Quiero amarte (English title: Loving you is all I want) is a Mexican telenovela produced by Carlos Moreno for Televisa that aired on Canal de las Estrellas from October 21, 2013 to June 1, 2014. It is a remake of Imperio de cristal, produced by Carlos Sotomayor and writers Jaime Garcia Estrada and Orlando Merino in 1994. Production of Quiero Amarte officially started on August 20, 2013.

Karyme Lozano and Cristián de la Fuente star as the protagonists, with Diana Bracho, Flavio Medina and Salvador Zerboni star as the antagonists, with the participations of the first actors José Elías Moreno, Otto Sirgo and Olivia Bucio, with Andrés Mercado and Renata Notni star as the youth protagonists with Diego Amozurrutia as the Youth antagonist.

In the United States the telenovela aired on Univision from September 22, 2014 to May 8, 2015.
------------------------
Change "Canal de las Estrellas" to "Las Estrellas" in the text about the telenovela Quiero amarte, writing it out again starting with "Quiero amarte (English" and going on through "the Youth antagonist.". Rely only on the text about Quiero amarte.

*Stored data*
------------------------
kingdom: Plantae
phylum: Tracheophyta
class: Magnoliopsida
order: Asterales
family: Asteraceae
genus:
------------------------
*Response for this exercise*
Quiero amarte (English title: Loving you is all I want) is a Mexican telenovela produced by Carlos Moreno for Televisa that aired on Las Estrellas from October 21, 2013 to June 1, 2014. It is a remake of Imperio de cristal, produced by Carlos Sotomayor and writers Jaime Garcia Estrada and Orlando Merino in 1994. Production of Quiero Amarte officially started on August 20, 2013.

Karyme Lozano and Cristián de la Fuente star as the protagonists, with Diana Bracho, Flavio Medina and Salvador Zerboni star as the antagonists, with the participations of the first actors José Elías Moreno, Otto Sirgo and Olivia Bucio, with Andrés Mercado and Renata Notni star as the youth protagonists with Diego Amozurrutia as the Youth antagonist.